*DATA FOR PROCESSING*
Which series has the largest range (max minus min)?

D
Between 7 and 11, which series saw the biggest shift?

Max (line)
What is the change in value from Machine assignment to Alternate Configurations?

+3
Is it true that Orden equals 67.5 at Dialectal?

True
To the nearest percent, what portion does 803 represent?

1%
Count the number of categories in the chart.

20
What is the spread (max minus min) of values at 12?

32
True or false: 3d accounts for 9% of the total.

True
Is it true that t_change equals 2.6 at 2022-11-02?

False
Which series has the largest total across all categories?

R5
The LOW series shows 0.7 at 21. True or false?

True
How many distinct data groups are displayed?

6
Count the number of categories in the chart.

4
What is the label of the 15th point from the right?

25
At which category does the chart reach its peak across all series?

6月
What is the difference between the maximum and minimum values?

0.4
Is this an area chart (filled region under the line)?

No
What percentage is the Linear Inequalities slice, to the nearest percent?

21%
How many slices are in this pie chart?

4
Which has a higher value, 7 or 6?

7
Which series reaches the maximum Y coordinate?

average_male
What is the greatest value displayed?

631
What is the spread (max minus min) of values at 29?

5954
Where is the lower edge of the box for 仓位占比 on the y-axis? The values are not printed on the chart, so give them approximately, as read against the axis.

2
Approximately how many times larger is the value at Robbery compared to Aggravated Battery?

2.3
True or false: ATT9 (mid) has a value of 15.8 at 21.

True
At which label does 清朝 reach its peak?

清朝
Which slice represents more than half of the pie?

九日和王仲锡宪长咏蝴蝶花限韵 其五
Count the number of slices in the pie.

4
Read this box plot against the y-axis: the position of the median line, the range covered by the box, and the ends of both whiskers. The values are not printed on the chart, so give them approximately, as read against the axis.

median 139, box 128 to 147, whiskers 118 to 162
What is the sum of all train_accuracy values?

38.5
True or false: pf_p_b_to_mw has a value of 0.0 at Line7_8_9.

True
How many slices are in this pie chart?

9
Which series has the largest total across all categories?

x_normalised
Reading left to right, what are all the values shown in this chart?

*EXERCISE INSTRUCTIONS*
Report every line of the entries that contains the word "give".

*WRITTEN SOLUTION*
Where is the lower edge of the box for 仓位占比 on the y-axis? The values are not printed on the chart, so give them approximately, as read against the axis.
Read this box plot against the y-axis: the position of the median line, the range covered by the box, and the ends of both whiskers. The values are not printed on the chart, so give them approximately, as read against the axis.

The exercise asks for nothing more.